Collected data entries
▬▬▬▬▬▬

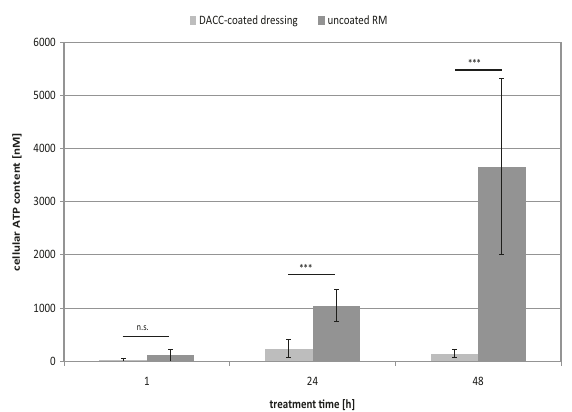
Fig. 2 Comparison of NHDF adherence to the DACC-coated dressing samples and uncoated RM determined by measurement of the cellular ATP-content using the luminometric ATP assay. Asterisks indicate a signi fi cant deviation between DACC-coated dressing and uncoated RM (* p < 0.05; ** p < 0.01; *** p < 0.001), while n.s. designates “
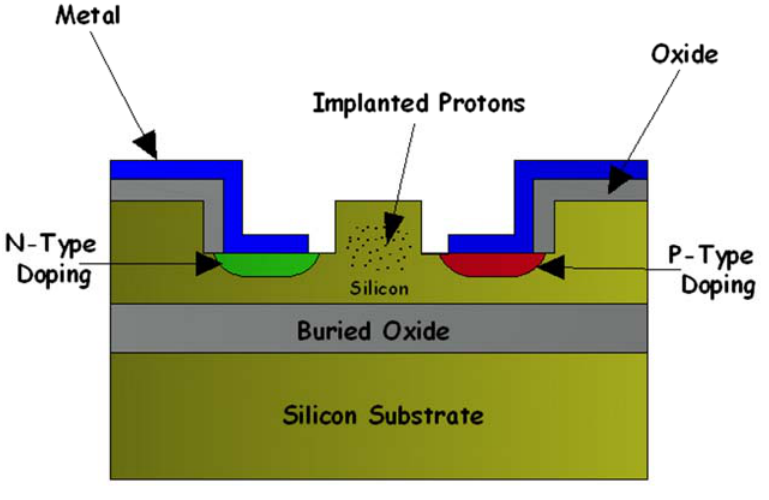
Figure 6. Monolithic p-i-n waveguide photodiode proposed by Knights et al. [46] in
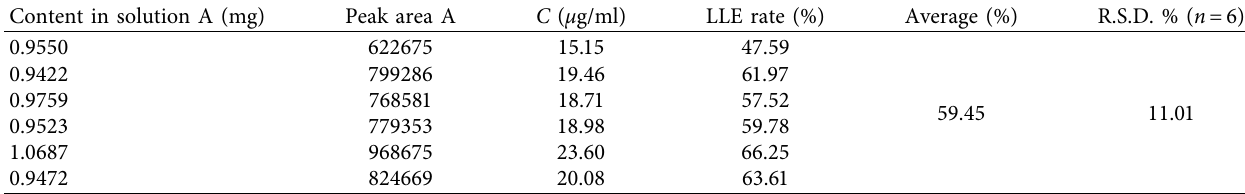
Table 6: Results of liquid-liquid extaction rate.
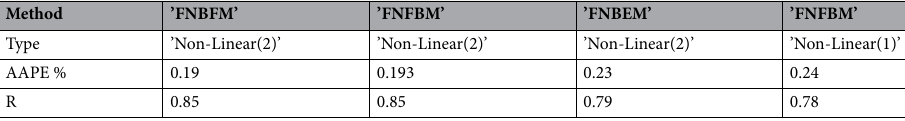
Table 3. Different FN methods and types to optimize the developed model performance with AAPE and R-values for the testing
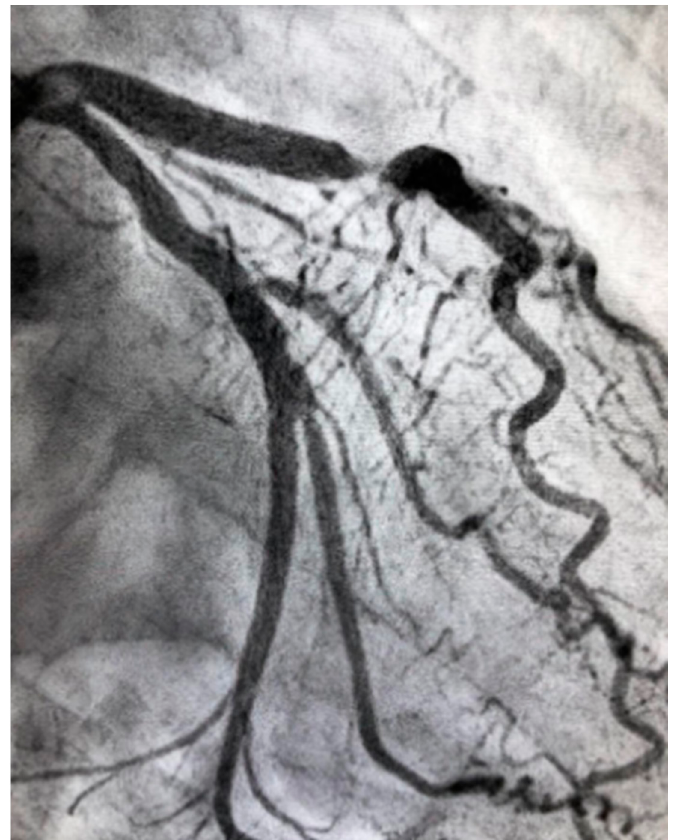
Figure 2. Severe atherosclerotic stenosis of the LAD in a female patient with ACS.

▬▬▬▬▬▬

How many lines of the entries above contain the word "Table"? Give the number alone.

2